(The input Opens)

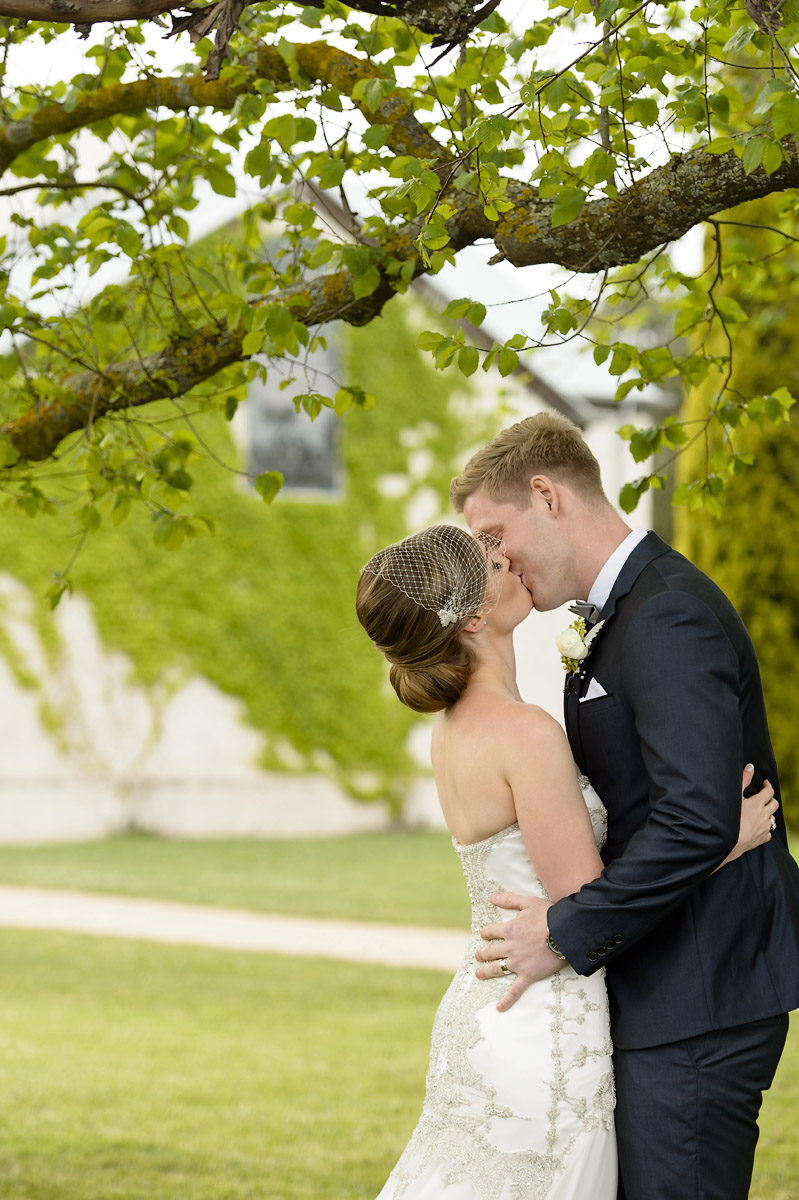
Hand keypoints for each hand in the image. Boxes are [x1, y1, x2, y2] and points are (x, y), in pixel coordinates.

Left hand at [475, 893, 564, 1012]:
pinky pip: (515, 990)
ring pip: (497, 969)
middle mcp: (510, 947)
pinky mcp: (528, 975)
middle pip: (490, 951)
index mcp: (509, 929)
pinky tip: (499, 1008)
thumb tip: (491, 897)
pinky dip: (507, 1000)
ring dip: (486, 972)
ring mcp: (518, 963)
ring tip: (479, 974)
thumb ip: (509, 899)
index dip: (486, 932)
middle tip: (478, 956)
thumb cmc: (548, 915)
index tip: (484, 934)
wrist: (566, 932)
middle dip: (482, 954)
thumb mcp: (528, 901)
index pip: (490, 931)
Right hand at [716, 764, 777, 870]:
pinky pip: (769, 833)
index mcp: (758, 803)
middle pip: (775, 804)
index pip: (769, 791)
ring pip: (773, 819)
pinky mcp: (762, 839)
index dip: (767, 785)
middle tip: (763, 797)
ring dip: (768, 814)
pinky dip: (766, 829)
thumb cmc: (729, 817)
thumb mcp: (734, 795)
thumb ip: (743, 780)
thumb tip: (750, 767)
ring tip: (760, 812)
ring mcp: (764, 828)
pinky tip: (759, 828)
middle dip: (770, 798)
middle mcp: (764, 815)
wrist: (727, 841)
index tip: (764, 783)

(The input Closes)
(The input Opens)

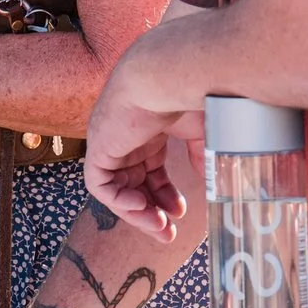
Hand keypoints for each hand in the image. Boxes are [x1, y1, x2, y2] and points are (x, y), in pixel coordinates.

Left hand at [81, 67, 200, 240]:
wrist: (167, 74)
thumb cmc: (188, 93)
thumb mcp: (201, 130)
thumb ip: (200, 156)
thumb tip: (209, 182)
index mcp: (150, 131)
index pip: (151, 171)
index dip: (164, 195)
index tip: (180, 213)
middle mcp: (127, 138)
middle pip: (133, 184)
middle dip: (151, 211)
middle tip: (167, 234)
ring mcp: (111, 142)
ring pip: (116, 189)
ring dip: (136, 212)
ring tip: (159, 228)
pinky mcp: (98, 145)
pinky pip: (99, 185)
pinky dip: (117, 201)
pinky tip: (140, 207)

(The input Closes)

Task directions →
Report how many lines above contain the string "index". Please write the number only.

Solution below →
12